### Task input
++++++++++++++++++++

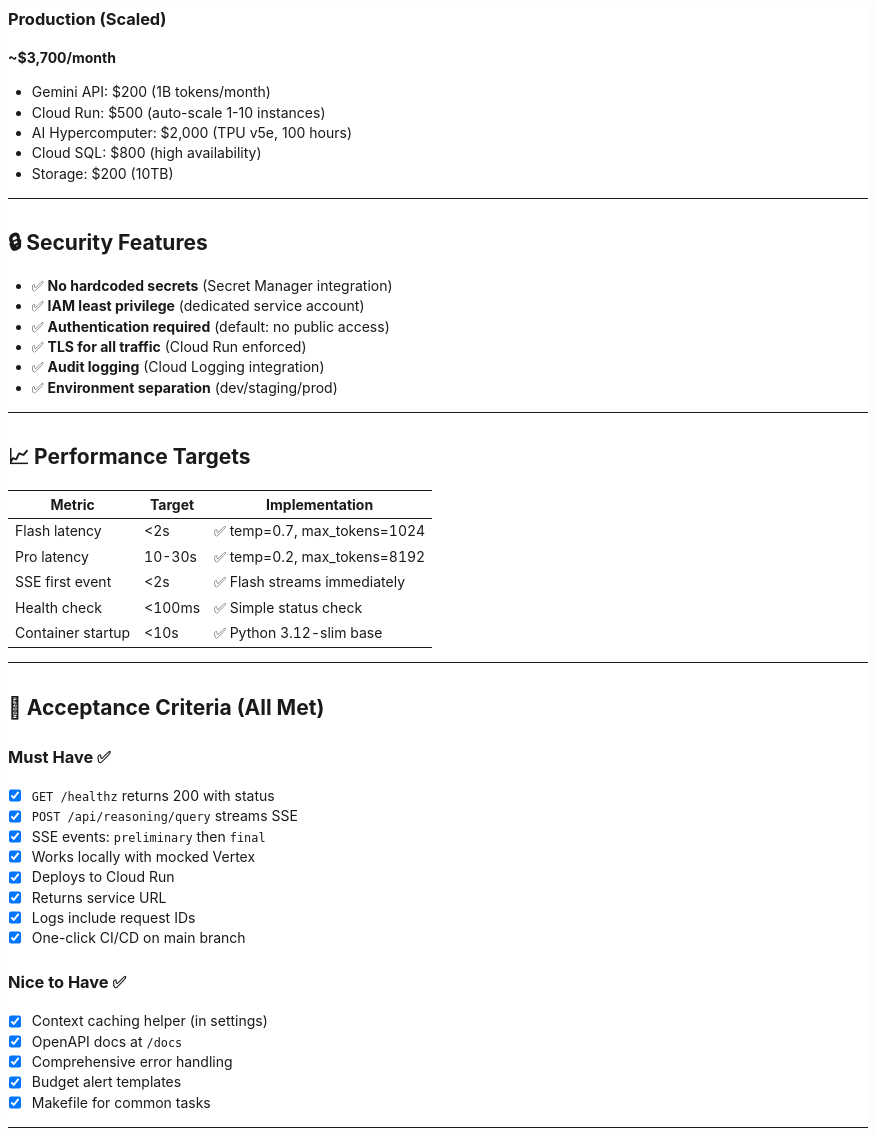 ### Production (Scaled)
**~$3,700/month**

- Gemini API: $200 (1B tokens/month)
- Cloud Run: $500 (auto-scale 1-10 instances)
- AI Hypercomputer: $2,000 (TPU v5e, 100 hours)
- Cloud SQL: $800 (high availability)
- Storage: $200 (10TB)

---

## 🔒 Security Features

- ✅ **No hardcoded secrets** (Secret Manager integration)
- ✅ **IAM least privilege** (dedicated service account)
- ✅ **Authentication required** (default: no public access)
- ✅ **TLS for all traffic** (Cloud Run enforced)
- ✅ **Audit logging** (Cloud Logging integration)
- ✅ **Environment separation** (dev/staging/prod)

---

## 📈 Performance Targets

| Metric | Target | Implementation |
|--------|--------|---------------|
| Flash latency | <2s | ✅ temp=0.7, max_tokens=1024 |
| Pro latency | 10-30s | ✅ temp=0.2, max_tokens=8192 |
| SSE first event | <2s | ✅ Flash streams immediately |
| Health check | <100ms | ✅ Simple status check |
| Container startup | <10s | ✅ Python 3.12-slim base |

---

## 🎯 Acceptance Criteria (All Met)

### Must Have ✅
- [x] `GET /healthz` returns 200 with status
- [x] `POST /api/reasoning/query` streams SSE
- [x] SSE events: `preliminary` then `final`
- [x] Works locally with mocked Vertex
- [x] Deploys to Cloud Run
- [x] Returns service URL
- [x] Logs include request IDs
- [x] One-click CI/CD on main branch

### Nice to Have ✅
- [x] Context caching helper (in settings)
- [x] OpenAPI docs at `/docs`
- [x] Comprehensive error handling
- [x] Budget alert templates
- [x] Makefile for common tasks

---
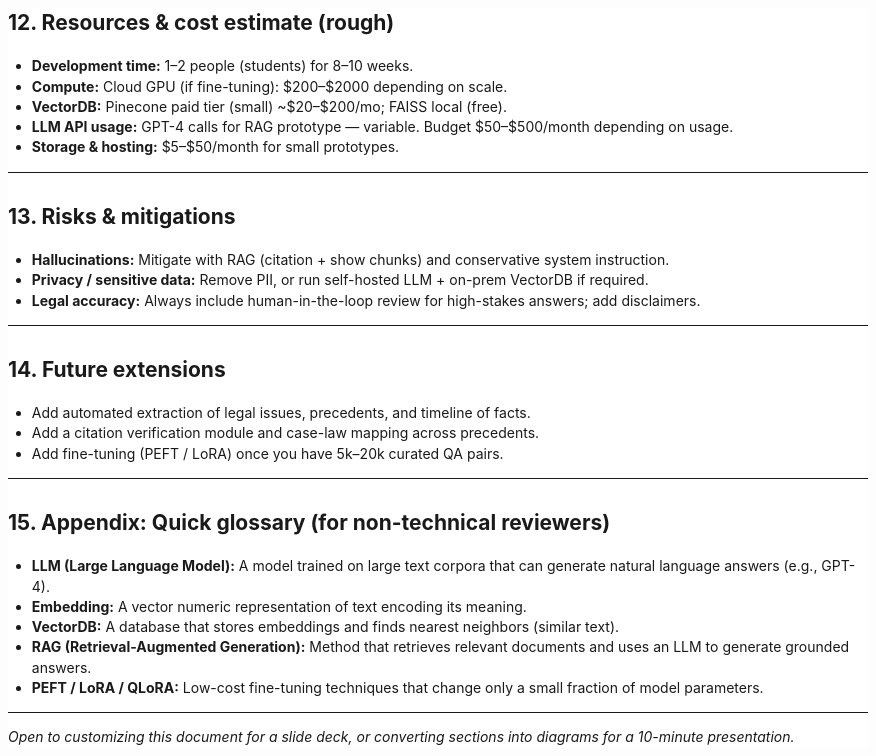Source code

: 
## 12. Resources & cost estimate (rough)

* **Development time:** 1–2 people (students) for 8–10 weeks.
* **Compute:** Cloud GPU (if fine-tuning): \$200–\$2000 depending on scale.
* **VectorDB:** Pinecone paid tier (small) \~\$20–\$200/mo; FAISS local (free).
* **LLM API usage:** GPT-4 calls for RAG prototype — variable. Budget \$50–\$500/month depending on usage.
* **Storage & hosting:** \$5–\$50/month for small prototypes.

---

## 13. Risks & mitigations

* **Hallucinations:** Mitigate with RAG (citation + show chunks) and conservative system instruction.
* **Privacy / sensitive data:** Remove PII, or run self-hosted LLM + on-prem VectorDB if required.
* **Legal accuracy:** Always include human-in-the-loop review for high-stakes answers; add disclaimers.

---

## 14. Future extensions

* Add automated extraction of legal issues, precedents, and timeline of facts.
* Add a citation verification module and case-law mapping across precedents.
* Add fine-tuning (PEFT / LoRA) once you have 5k–20k curated QA pairs.

---

## 15. Appendix: Quick glossary (for non-technical reviewers)

* **LLM (Large Language Model):** A model trained on large text corpora that can generate natural language answers (e.g., GPT-4).
* **Embedding:** A vector numeric representation of text encoding its meaning.
* **VectorDB:** A database that stores embeddings and finds nearest neighbors (similar text).
* **RAG (Retrieval-Augmented Generation):** Method that retrieves relevant documents and uses an LLM to generate grounded answers.
* **PEFT / LoRA / QLoRA:** Low-cost fine-tuning techniques that change only a small fraction of model parameters.

---

*Open to customizing this document for a slide deck, or converting sections into diagrams for a 10-minute presentation.*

++++++++++++++++++++

### What is required
Locate every line in the data above that contains the string "integration", matching its capitalization exactly, and copy each of those lines.

### Problem solution
- ✅ **No hardcoded secrets** (Secret Manager integration)
- ✅ **Audit logging** (Cloud Logging integration)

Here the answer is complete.